2. Preheat the oven to 350ºF . In a small bowl, whisk together the flour, cornmeal or polenta, baking powder, and salt.
4. In the bowl of a stand mixer, or by hand in a mixing bowl with a spatula, beat softened butter, sugar and orange zest at medium high speed for 3 to 5 minutes, until very light and fluffy.
5. Reduce the speed of the mixer to medium and add the eggs one at a time, stopping the mixer to scrape down the sides. Mix in the vanilla extract.
6. At low speed, ulternately add flour and milk, start with the dry and end with the dry ingredients. Mix just enough so that they’re all combined. Do not overmix.
7. Place a layer of orange slices on top of the butter and brown sugar. Spoon the batter over the cranberries in four mounds, then use a spatula to spread the batter evenly over the fruit.
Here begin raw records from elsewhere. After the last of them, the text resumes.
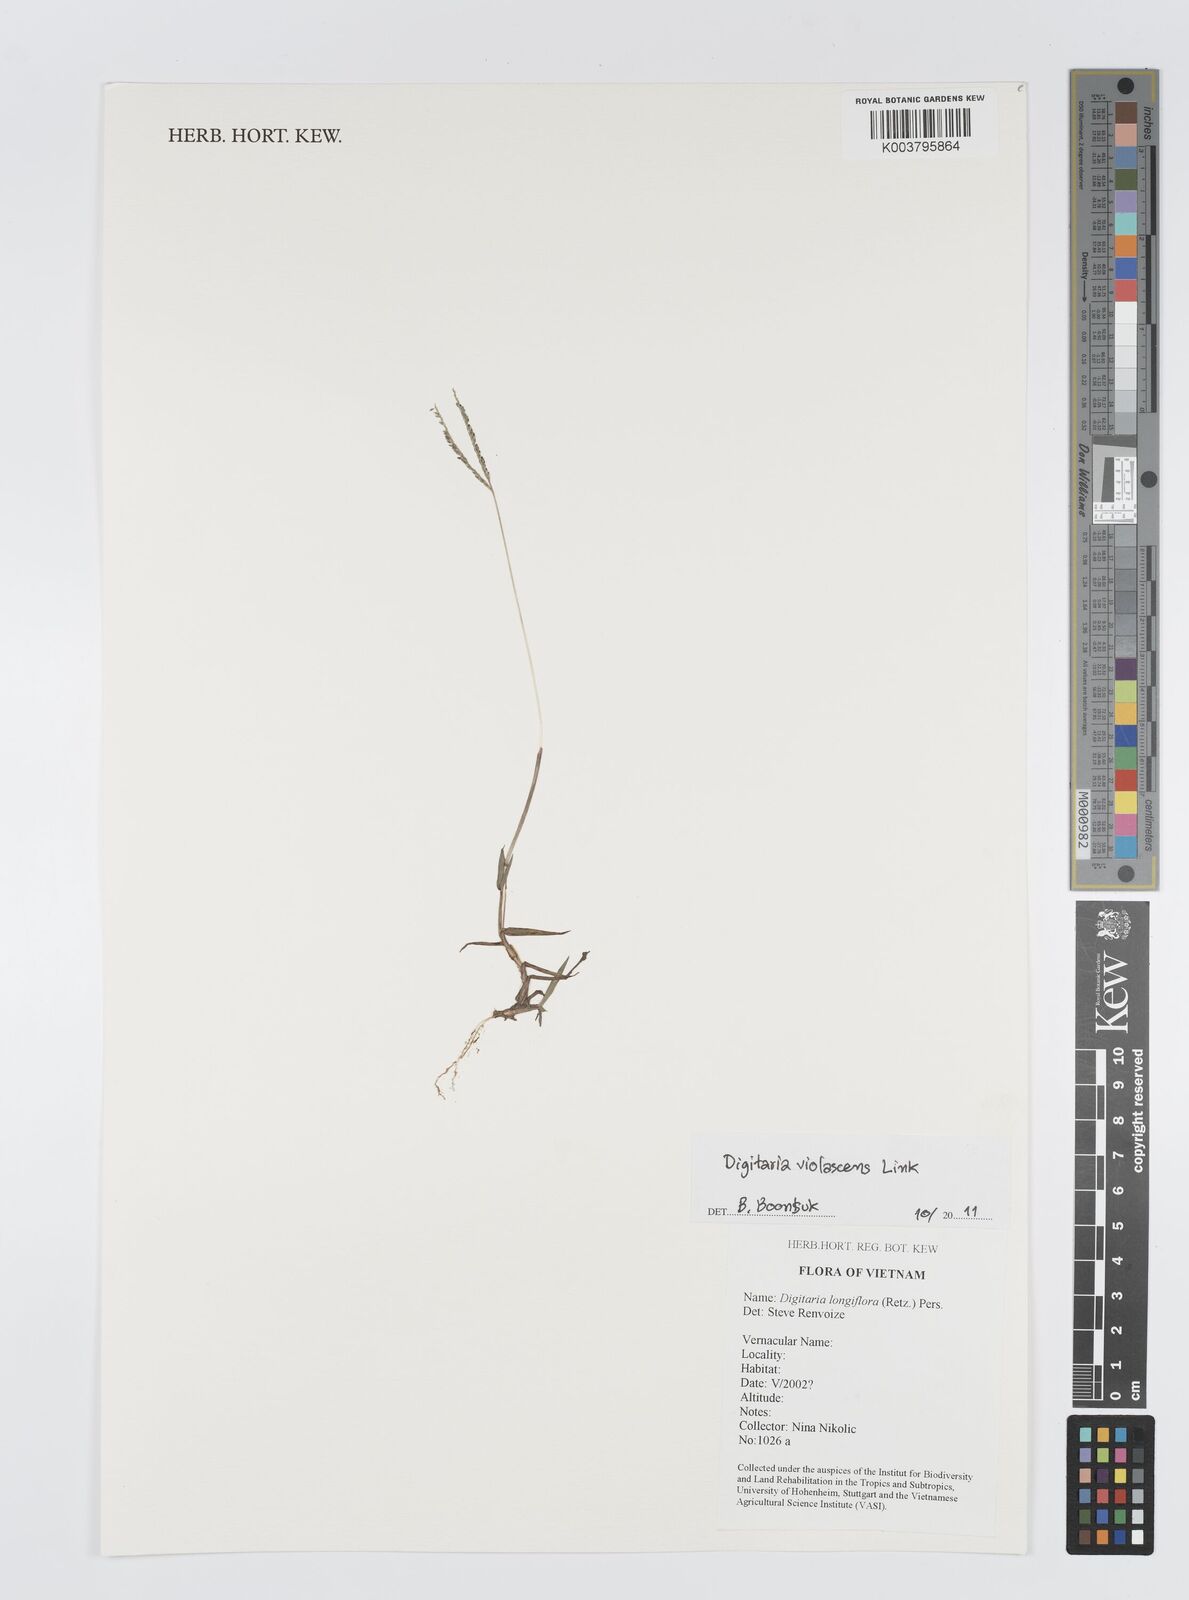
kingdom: Plantae
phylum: Tracheophyta
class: Liliopsida
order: Poales
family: Poaceae
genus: Digitaria
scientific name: Digitaria violascens
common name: Violet crabgrass
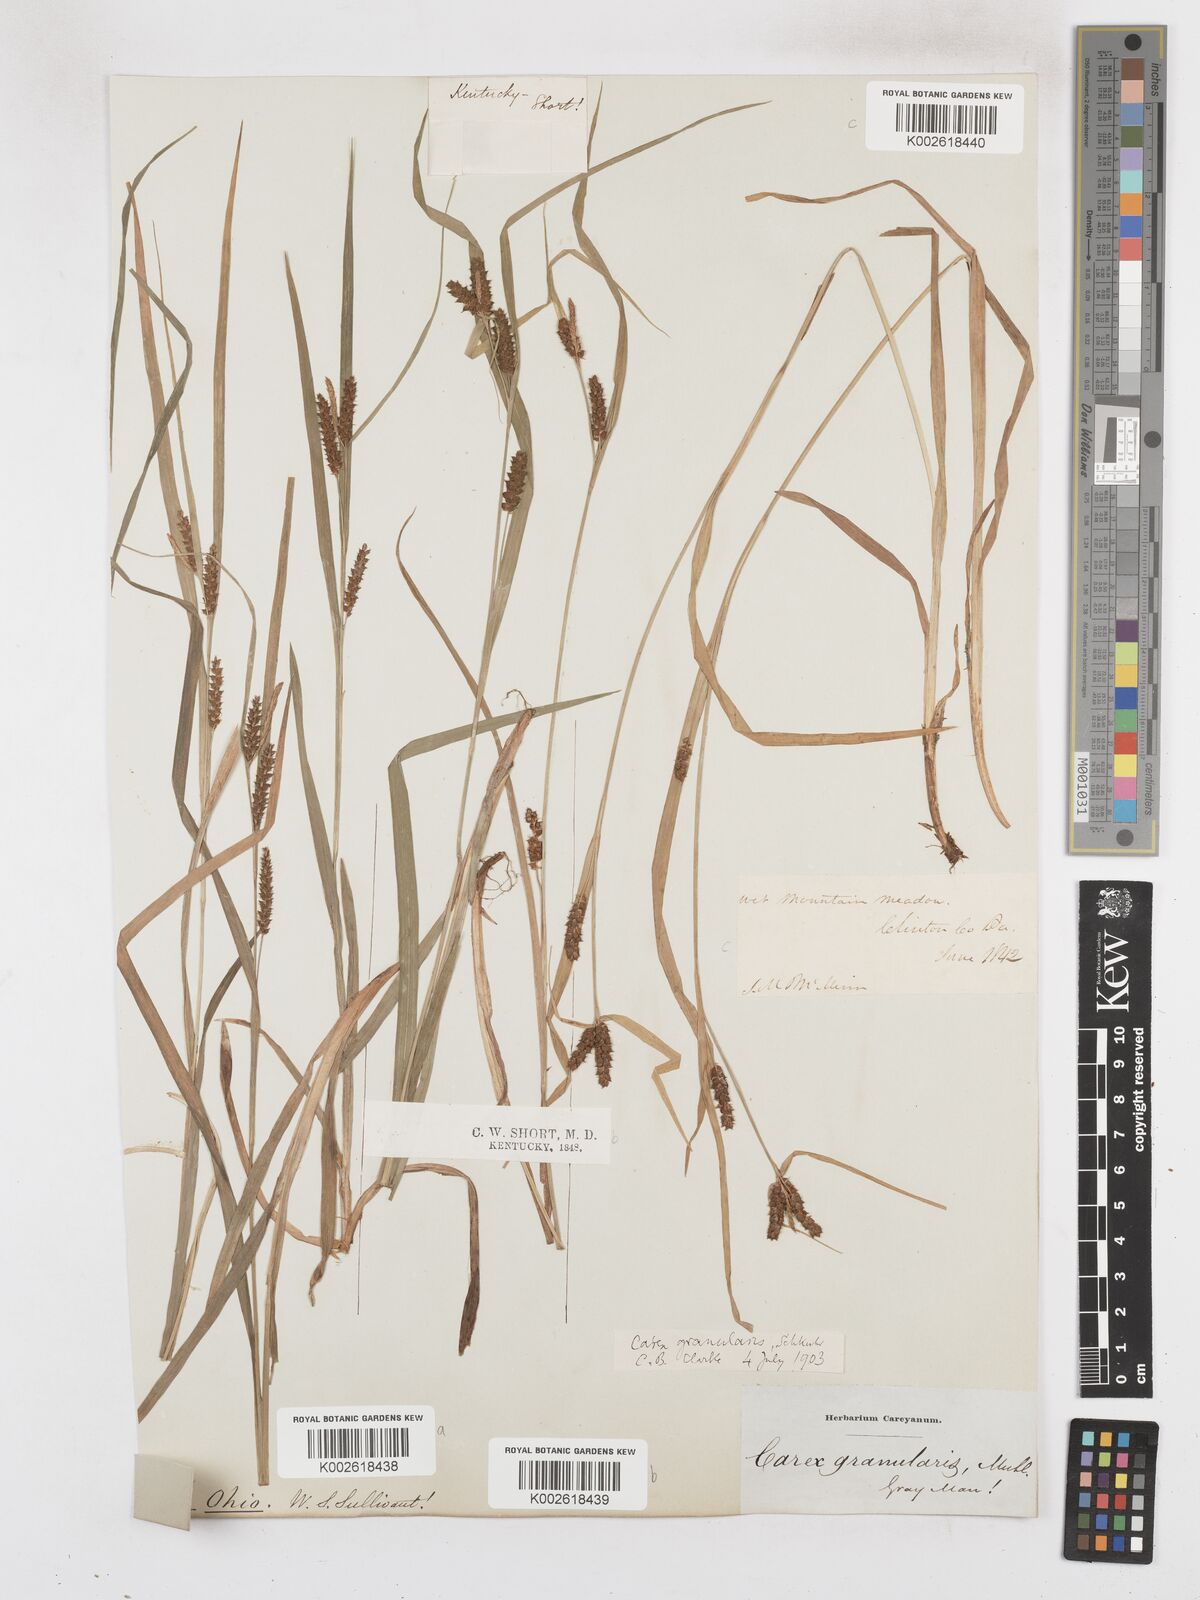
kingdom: Plantae
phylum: Tracheophyta
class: Liliopsida
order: Poales
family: Cyperaceae
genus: Carex
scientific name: Carex livida
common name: Livid sedge
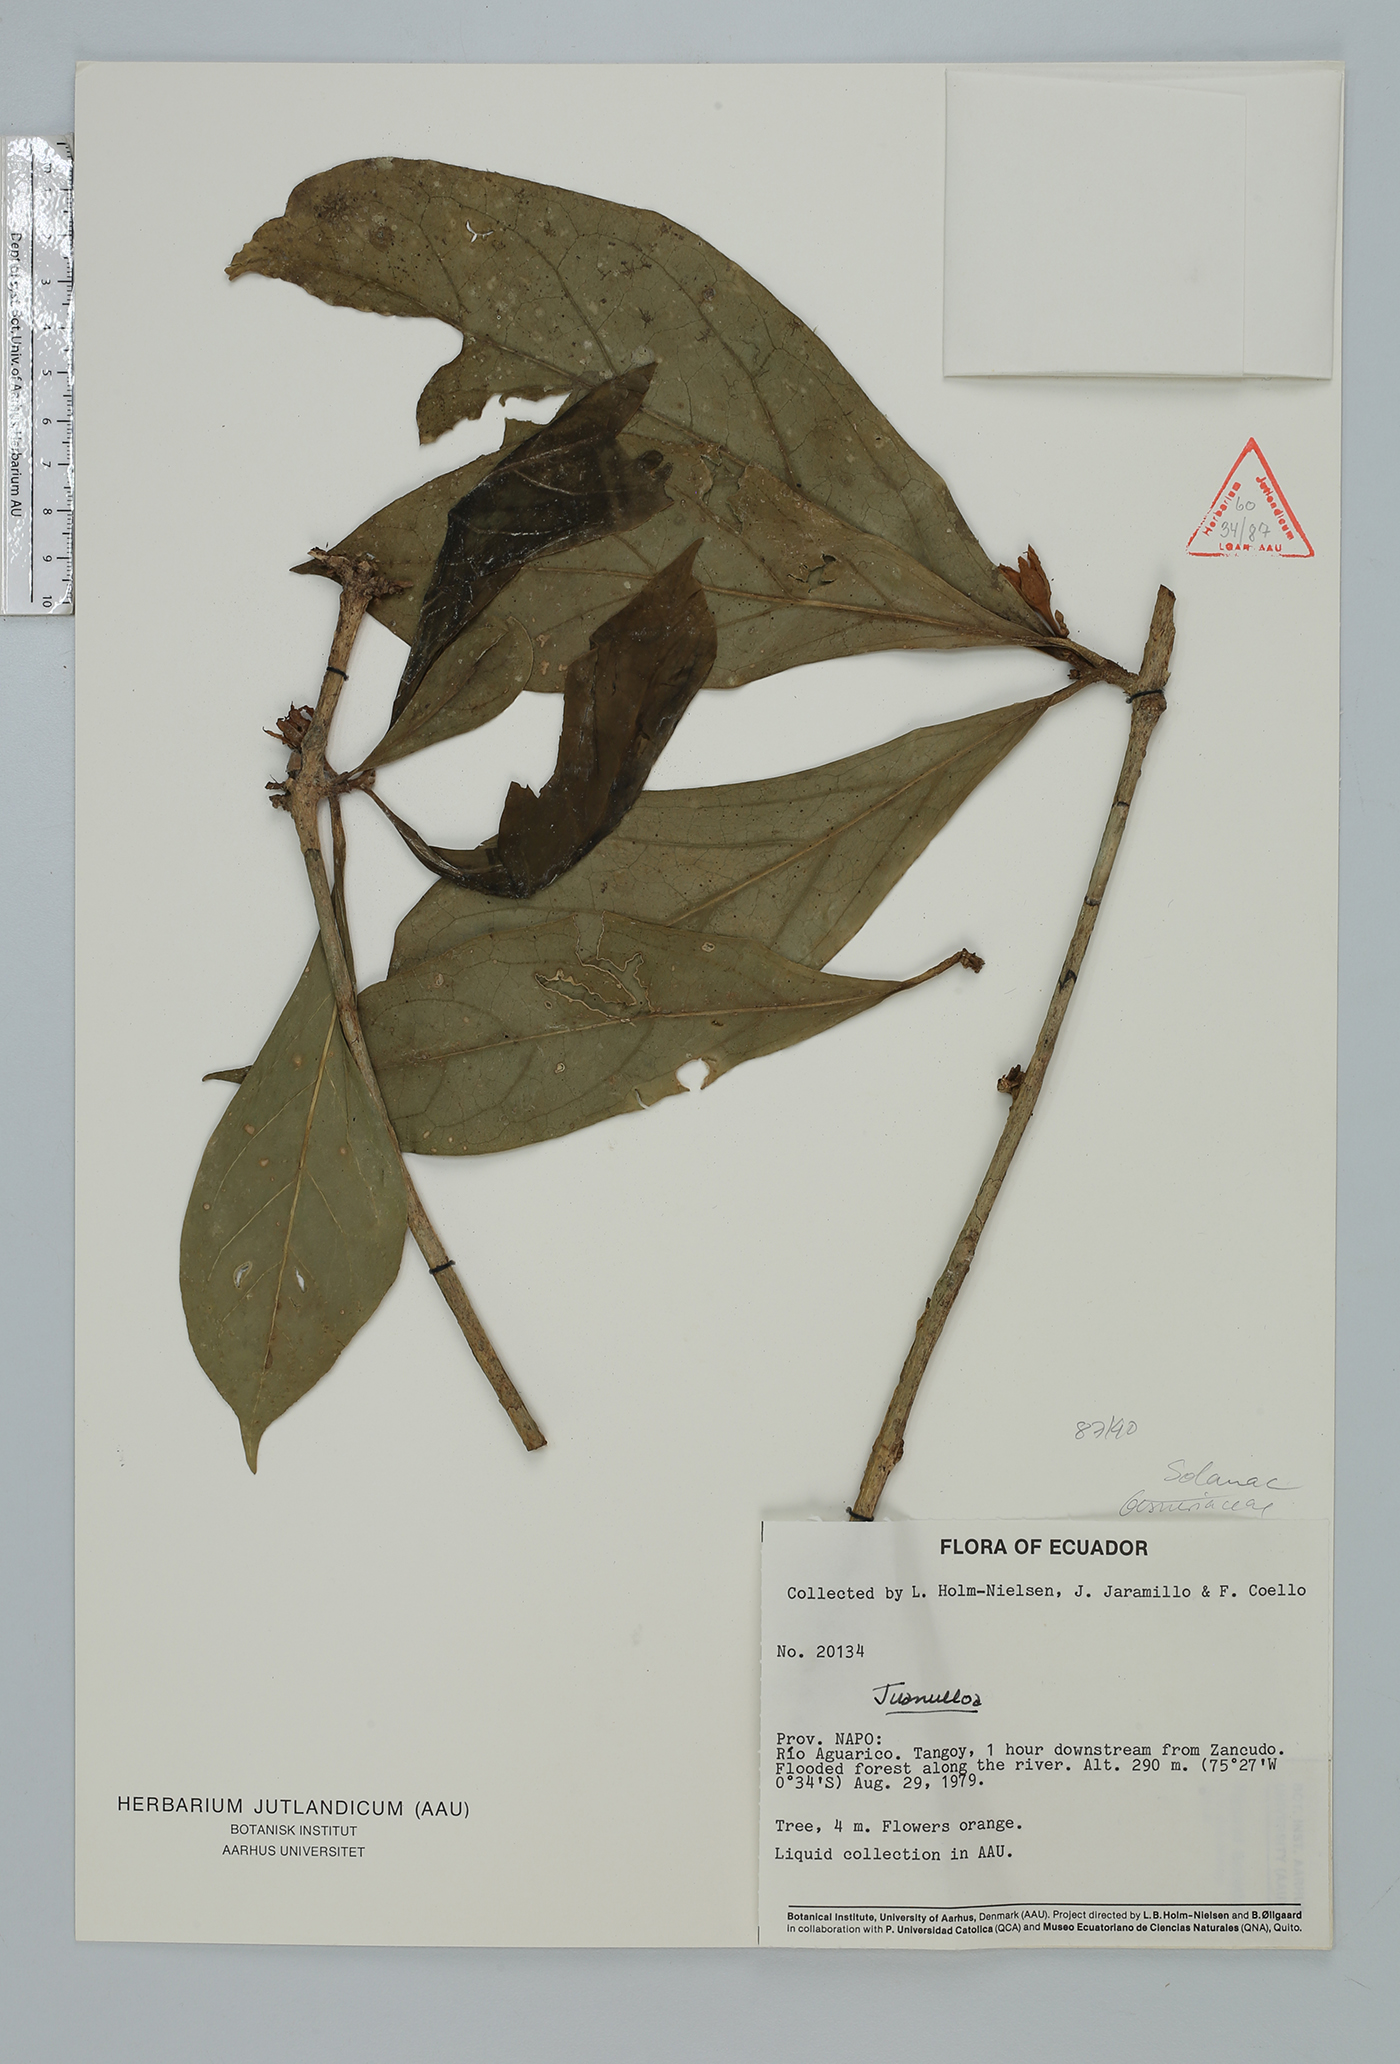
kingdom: Plantae
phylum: Tracheophyta
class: Magnoliopsida
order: Solanales
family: Solanaceae
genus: Hawkesiophyton
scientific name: Hawkesiophyton ochraceum
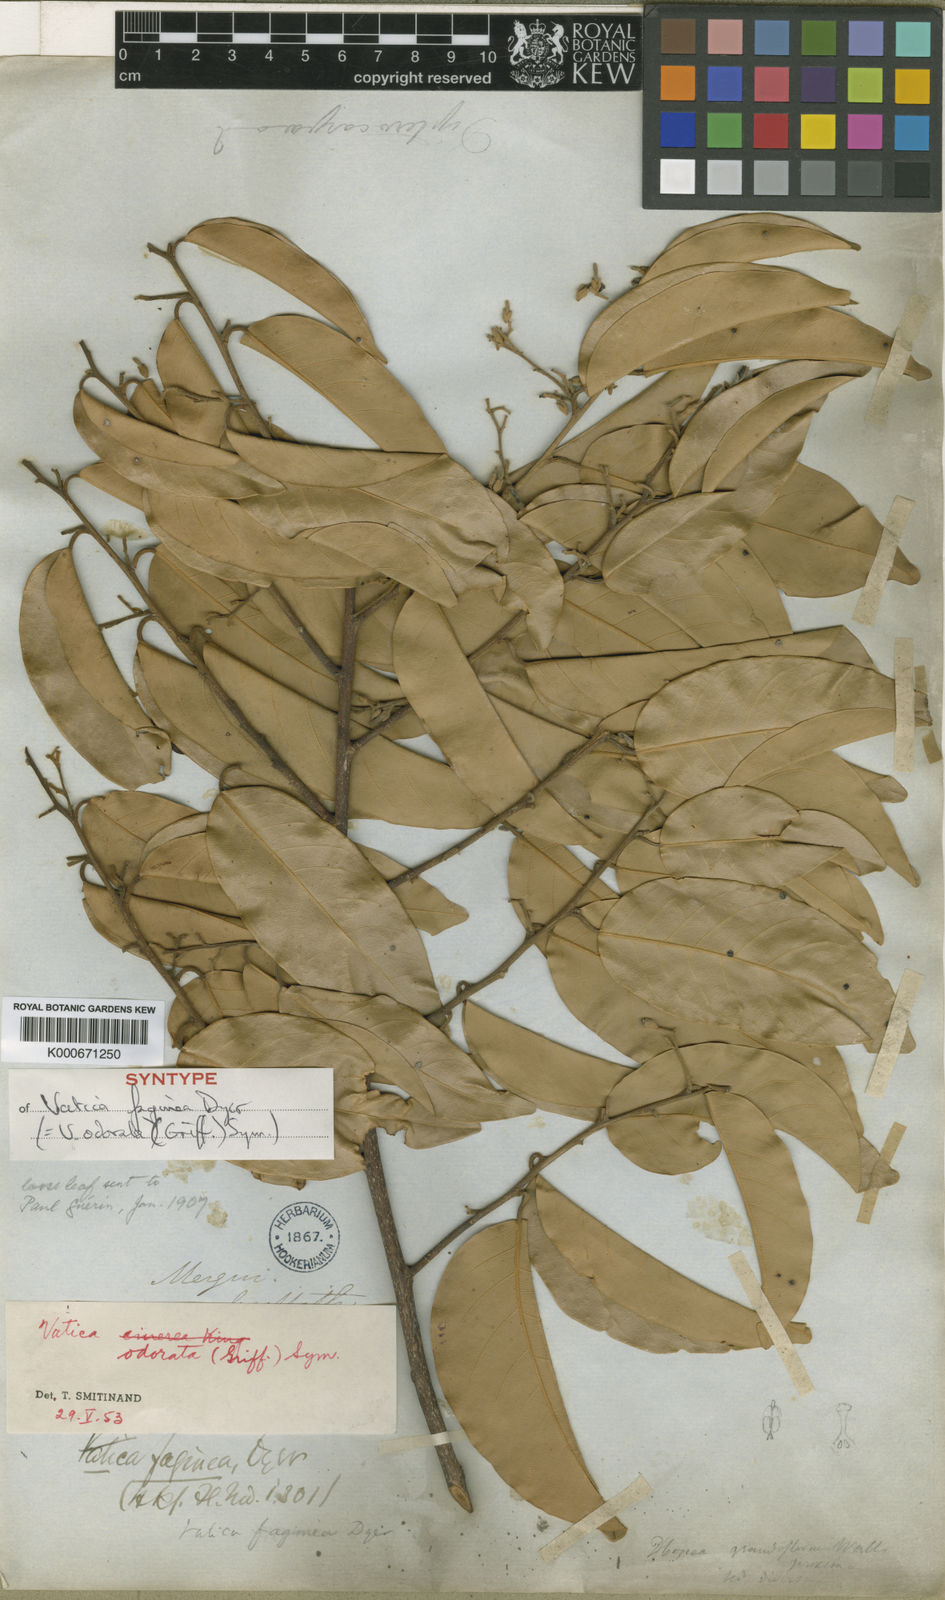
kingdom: Plantae
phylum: Tracheophyta
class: Magnoliopsida
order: Malvales
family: Dipterocarpaceae
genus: Vatica
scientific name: Vatica odorata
8. Bake the cake until the top is golden brown and a toothpick inserted into the center comes out clean, about 50 minutes. Remove from the oven, wait 10 minutes, then run a knife around the cake. Place a serving platter overturned on top of the cake in the skillet, then using oven mitts to cover your hands, flip the two over simultaneously, until the cake releases from the pan.
This cake can be served warm or cold. It's best served fresh, but you can cover with plastic wrap and keep for a week at the refrigerator.